**Your assignment:** Across the records below, count every line that contains the string "between", then report the count alone.

**Extracted records:**
________________________
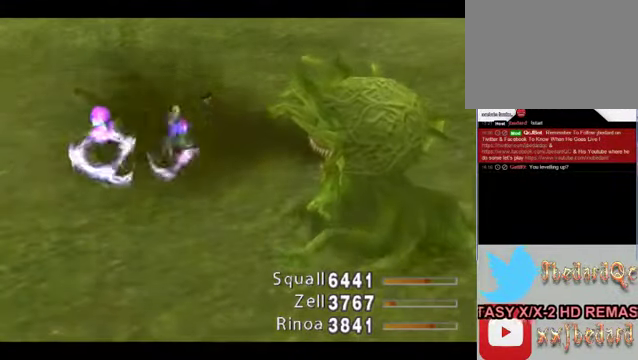
Gameplay with a controller (Xbox layout); each line is a JSON object with the inputs held at the frame after it. "events" lists button and stick changes between this image and that frame as [ms after this image, input, new state], when the widget could be followed in between. Not read: L1 L3 R1 R3 right_stick.
{"buttons": ["START", "SELECT"], "left_stick": "center", "events": [[100, "SELECT", "down"], [134, "START", "down"]]}
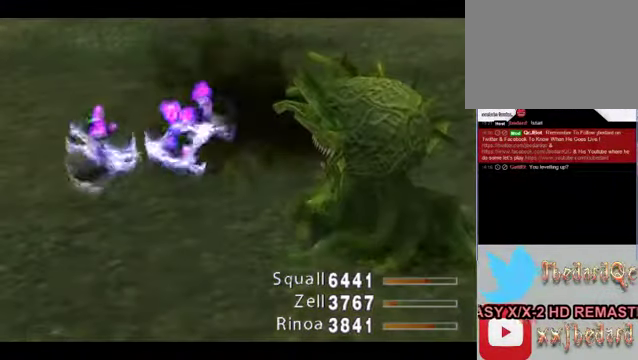
{"buttons": ["START", "SELECT"], "left_stick": "center", "events": []}
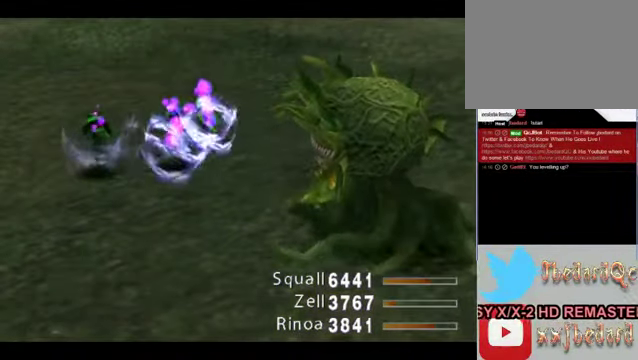
{"buttons": ["START", "SELECT"], "left_stick": "center", "events": []}
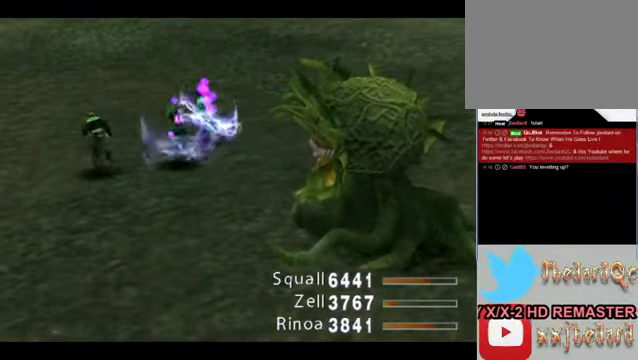
{"buttons": ["START", "SELECT"], "left_stick": "center", "events": []}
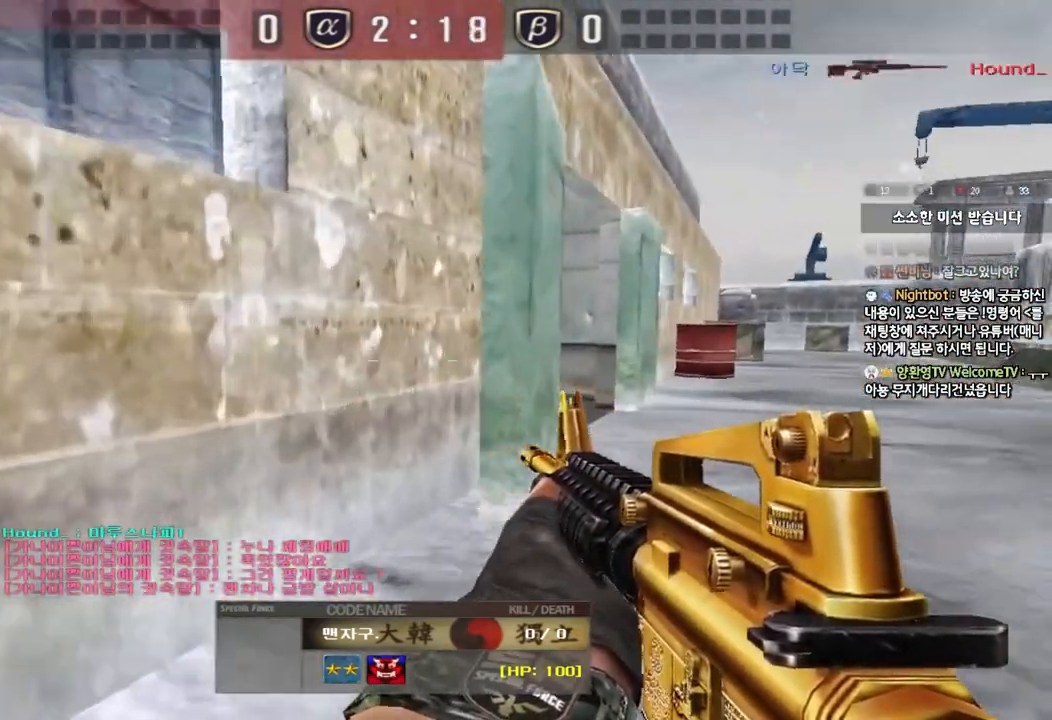
Gameplay with keyboard; each line is a JSON object with the keys held at the frame after it. "events" lists presses ("down") and releases ("up") of "a", "ctrl", "d", "e", "f", "q", "r", "s", "shift", "space", "tab" and "w" between this image and that frame as [ms after this image, input, new state], when the widget could be followed in between. No other keys are recorded. Mouse input is not recorded.
{"keys": [], "events": [[367, "r", "down"], [450, "r", "up"]]}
________________________
**Solution to the exercise:** 2